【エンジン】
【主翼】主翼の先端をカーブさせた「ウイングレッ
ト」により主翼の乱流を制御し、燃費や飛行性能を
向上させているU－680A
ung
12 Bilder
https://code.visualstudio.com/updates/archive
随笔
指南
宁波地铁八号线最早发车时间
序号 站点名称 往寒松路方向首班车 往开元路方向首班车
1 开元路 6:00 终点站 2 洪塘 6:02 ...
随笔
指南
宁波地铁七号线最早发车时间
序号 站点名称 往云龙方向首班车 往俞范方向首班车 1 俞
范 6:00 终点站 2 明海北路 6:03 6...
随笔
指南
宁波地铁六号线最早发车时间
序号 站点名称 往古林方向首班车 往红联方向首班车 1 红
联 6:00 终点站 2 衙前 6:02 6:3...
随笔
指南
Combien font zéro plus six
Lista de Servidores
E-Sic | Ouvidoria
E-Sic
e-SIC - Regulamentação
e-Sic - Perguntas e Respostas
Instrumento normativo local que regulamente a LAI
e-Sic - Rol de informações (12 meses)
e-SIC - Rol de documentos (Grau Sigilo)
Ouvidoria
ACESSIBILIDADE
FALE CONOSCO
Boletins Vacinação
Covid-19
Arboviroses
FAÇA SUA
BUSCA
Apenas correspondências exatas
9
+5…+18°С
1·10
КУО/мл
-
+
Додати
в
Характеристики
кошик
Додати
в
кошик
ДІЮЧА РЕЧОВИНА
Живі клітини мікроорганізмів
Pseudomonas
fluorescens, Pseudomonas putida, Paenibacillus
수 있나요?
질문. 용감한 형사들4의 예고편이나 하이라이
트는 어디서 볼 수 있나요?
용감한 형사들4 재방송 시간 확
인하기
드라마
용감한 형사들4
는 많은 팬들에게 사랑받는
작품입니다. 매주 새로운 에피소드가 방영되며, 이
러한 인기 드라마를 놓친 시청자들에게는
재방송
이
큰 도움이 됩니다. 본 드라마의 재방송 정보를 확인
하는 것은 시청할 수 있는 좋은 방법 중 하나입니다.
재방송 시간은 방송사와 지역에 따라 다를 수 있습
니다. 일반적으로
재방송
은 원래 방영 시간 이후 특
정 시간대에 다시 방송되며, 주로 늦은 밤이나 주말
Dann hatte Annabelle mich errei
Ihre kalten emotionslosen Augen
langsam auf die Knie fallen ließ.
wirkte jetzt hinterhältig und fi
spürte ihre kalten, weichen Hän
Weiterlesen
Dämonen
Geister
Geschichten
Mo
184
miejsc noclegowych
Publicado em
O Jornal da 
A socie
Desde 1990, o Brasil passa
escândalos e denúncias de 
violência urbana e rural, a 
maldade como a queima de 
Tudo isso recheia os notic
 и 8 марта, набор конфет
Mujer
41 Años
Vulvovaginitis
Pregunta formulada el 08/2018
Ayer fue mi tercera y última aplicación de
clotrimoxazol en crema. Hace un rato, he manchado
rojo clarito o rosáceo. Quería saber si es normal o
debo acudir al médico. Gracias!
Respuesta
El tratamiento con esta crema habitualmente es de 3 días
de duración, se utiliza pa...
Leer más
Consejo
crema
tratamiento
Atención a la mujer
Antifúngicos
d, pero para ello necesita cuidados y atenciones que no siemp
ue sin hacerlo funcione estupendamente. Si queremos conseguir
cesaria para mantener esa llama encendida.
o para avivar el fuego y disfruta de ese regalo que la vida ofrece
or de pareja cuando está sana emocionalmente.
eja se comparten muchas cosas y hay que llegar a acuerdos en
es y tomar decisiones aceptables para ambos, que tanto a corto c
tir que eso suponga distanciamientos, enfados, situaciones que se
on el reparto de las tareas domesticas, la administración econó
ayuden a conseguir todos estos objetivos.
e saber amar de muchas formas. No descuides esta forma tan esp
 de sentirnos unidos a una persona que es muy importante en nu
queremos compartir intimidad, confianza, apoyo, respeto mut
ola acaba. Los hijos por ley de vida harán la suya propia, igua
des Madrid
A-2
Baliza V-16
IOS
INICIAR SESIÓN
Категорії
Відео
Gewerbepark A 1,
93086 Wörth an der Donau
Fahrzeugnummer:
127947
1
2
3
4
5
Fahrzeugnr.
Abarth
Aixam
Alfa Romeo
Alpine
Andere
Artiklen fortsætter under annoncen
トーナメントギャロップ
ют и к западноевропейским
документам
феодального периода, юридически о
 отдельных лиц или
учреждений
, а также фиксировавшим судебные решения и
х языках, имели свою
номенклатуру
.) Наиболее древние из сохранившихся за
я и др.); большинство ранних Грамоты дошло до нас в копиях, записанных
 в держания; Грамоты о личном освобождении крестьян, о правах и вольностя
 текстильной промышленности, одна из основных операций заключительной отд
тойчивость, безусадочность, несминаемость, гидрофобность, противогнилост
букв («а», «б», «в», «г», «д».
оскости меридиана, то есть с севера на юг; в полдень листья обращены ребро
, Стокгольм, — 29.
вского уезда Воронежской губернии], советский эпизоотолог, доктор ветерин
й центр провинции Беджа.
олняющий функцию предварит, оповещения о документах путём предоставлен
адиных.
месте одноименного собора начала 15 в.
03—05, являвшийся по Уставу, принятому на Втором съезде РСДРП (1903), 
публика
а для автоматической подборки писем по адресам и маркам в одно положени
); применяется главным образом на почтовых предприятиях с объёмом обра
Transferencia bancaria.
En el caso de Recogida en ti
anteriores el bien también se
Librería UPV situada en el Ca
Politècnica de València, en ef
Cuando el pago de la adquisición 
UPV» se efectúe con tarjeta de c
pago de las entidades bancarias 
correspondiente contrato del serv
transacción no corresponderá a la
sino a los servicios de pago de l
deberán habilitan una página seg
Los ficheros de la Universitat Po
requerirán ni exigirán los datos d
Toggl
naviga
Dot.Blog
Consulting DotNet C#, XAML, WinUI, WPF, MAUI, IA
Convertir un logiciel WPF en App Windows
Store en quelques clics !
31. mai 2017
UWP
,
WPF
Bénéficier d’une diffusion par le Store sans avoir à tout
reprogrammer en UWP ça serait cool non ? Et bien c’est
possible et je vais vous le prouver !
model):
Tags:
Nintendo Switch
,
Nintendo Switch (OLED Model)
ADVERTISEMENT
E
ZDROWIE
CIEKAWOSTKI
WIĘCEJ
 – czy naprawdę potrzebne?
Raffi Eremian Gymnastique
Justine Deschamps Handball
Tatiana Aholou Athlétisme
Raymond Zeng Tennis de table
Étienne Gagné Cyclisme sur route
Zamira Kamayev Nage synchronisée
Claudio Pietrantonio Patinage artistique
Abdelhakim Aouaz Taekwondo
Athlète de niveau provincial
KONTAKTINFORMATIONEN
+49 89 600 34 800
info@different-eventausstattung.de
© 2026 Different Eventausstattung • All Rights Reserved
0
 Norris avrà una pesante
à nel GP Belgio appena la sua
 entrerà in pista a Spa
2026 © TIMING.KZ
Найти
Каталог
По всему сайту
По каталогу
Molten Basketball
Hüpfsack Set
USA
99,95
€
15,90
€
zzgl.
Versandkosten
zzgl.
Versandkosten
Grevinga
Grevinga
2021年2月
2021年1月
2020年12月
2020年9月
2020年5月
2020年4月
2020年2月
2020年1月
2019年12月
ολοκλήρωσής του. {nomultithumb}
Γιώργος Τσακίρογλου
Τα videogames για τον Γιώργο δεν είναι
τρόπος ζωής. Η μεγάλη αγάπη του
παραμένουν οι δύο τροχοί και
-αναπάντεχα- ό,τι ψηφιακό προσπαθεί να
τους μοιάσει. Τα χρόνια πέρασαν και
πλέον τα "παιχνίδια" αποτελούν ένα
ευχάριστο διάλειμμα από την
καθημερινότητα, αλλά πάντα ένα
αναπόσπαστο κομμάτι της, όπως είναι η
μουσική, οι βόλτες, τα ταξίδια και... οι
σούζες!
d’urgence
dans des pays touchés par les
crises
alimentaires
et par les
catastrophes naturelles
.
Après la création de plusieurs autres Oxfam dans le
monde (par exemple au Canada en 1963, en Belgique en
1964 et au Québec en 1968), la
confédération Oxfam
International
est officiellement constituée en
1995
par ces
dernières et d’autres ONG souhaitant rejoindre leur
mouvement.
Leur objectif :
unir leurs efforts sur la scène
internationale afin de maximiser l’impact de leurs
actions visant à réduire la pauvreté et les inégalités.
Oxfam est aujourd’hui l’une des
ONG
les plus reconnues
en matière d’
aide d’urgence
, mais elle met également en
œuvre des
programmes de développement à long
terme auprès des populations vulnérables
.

┄┄┄┄┄┄

WHAT THE TASK REQUIRES:
Reproduce the data above verbatim, everything from the start of the data down to the line containing "Lista de Servidores", both ends included.

OUTPUT OF THE EXERCISE:
【エンジン】
【主翼】主翼の先端をカーブさせた「ウイングレッ
ト」により主翼の乱流を制御し、燃費や飛行性能を
向上させているU－680A
ung
12 Bilder
https://code.visualstudio.com/updates/archive
随笔
指南
宁波地铁八号线最早发车时间
序号 站点名称 往寒松路方向首班车 往开元路方向首班车
1 开元路 6:00 终点站 2 洪塘 6:02 ...
随笔
指南
宁波地铁七号线最早发车时间
序号 站点名称 往云龙方向首班车 往俞范方向首班车 1 俞
范 6:00 终点站 2 明海北路 6:03 6...
随笔
指南
宁波地铁六号线最早发车时间
序号 站点名称 往古林方向首班车 往红联方向首班车 1 红
联 6:00 终点站 2 衙前 6:02 6:3...
随笔
指南
Combien font zéro plus six
Lista de Servidores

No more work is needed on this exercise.